15 Ağustos 2007 Çarşamba

Kadının cinselliği ve reklâmlar

Ahmet SEVEN

Bir süre önce arkadaşlarla birlikte dereye balık tutmaya gitmiştik.

Önce bir yer tespit edip ağlarını kurdular.

Sonrada balığın bulunduğu yeri biraz karıştırdılar.

Aradan on-onbeş dakika geçmemişti ki balıklar ağa takılmaya başladılar.

Takılanların tamamına yakını sazandı.

Sazanı belki de çok uyanık balık olmadığı ve her gördüğü ağa rasgele atladığı için örnek olarak veriyor; “Sazan gibi atlama” diyorlar.

Oltaya da öyle tez gelir sazan.

Hiç bakmaz sağına soluna.

Yemi görsün yeter.

Neyse bizim ağlar bir anda balıkla dolup çıkmıştı.

Haberi okutan resmi, yazıyı okutan da başlığı ya.

Yazının başına bir kadın resmi koyuyorlar.

İçeriğinde ne yazarsanız yazın.

Gören koşuyor, duyan geliyor.

Koro halinde hem de.

Cinsel kelimeler cezbediyor.

Resimler heyecan uyandırıyor.

Yazıların okunurluğu artıyor.

Araba satacağız kadın manken kullanıyoruz.

Halbuki ülkemizde araba alan kadınların sayısı yüzde ikiyi- üçü geçmez.

Araba müşterileri erkeklerdir.

Alkol reklâmları da öyle.

Sanki alkolü en çok bayanlar tüketiyor da.

Sanki kadının eli dokunmayan ürünleri satın almıyoruz.

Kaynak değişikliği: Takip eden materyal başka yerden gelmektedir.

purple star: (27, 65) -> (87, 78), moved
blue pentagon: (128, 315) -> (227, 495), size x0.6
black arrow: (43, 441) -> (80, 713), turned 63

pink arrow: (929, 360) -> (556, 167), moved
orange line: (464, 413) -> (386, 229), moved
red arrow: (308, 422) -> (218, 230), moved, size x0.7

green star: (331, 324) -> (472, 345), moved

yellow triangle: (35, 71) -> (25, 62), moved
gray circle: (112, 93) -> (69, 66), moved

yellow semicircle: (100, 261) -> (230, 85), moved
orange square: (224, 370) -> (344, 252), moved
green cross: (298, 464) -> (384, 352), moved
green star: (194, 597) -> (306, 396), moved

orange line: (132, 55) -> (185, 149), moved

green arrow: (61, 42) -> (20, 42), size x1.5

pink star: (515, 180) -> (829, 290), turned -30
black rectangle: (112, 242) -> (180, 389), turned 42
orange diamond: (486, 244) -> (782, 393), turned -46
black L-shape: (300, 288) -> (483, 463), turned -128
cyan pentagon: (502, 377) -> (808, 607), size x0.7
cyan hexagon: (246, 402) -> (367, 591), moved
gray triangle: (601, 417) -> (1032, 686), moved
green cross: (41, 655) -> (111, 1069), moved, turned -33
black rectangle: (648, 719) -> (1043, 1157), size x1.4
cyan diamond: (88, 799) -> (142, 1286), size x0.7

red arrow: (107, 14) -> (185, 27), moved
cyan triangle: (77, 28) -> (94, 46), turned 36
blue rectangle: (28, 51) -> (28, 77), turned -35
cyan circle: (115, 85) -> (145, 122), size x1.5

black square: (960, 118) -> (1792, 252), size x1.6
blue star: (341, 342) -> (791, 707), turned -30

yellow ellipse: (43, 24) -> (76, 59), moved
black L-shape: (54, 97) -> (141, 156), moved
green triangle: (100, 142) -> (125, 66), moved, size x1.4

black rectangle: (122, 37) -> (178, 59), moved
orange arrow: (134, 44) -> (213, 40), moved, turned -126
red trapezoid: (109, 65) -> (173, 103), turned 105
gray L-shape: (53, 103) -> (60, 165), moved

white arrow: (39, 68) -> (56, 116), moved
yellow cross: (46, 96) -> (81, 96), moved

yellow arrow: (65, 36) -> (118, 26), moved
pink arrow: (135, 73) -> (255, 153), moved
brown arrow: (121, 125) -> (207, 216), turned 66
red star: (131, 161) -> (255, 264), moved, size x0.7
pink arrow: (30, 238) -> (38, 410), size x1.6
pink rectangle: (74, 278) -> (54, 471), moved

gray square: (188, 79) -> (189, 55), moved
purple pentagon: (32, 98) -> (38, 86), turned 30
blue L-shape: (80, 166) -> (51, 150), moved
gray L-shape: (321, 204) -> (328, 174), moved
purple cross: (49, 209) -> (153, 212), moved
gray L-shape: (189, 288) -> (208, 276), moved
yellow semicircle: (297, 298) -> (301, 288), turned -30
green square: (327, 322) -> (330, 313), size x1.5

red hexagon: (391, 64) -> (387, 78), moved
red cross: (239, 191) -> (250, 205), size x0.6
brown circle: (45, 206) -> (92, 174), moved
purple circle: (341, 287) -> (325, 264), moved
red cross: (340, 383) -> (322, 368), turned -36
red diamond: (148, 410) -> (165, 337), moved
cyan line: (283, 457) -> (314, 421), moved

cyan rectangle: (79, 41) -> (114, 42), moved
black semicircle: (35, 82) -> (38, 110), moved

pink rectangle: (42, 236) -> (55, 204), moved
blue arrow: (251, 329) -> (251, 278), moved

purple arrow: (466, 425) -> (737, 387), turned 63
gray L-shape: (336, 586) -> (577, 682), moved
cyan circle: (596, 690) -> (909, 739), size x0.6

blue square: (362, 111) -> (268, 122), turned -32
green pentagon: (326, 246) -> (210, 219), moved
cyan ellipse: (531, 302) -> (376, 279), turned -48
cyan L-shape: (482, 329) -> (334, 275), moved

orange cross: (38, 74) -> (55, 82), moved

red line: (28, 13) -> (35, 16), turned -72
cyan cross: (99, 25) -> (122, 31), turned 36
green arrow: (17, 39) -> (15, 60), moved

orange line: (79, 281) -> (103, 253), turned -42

Dondurmayı yemiyor, meşrubatı tüketmiyor, bilgisayarı kullanmıyor, TV. ye bakmıyoruz! Velhasıl ticaretimizi onların sırtından yapıyoruz.

Bu yetmezmiş gibi kalkıp haberlerimizi yazılarımızı da onların bedenlerini teşhir ederek okutmaya çalışıyoruz.

Hatta dergilerde kitaplarda bile bu böyle.

Televizyon programları, diziler…

Hep kadının cinselliği üzerine kurulmuş.

Onlar olmasa bu sektörlerin kapısına kilit vurulacak.

Çalışanları aç kalacak…

Bütün bunlar yetmiyormuş gibi kalkıp bir de kadın hakları savunuculuğunda lafı kimseye bırakmıyoruz.

Hani bir söz vardır;

” Merd-i kıptî şecâatin arzederken sirkatin söyler imiş." Diye.

Yani çingene, cesaret ve yiğitliğini anlatırken hırsızlığından bahsedermiş.

Bunun gibi bir şey işte.

Bu yapılanlar kadına haksızlık olmuyor mu?

Ardından kalkıp ta kadına laf söyletmem abi tavırları neyi ifade edebilir ki?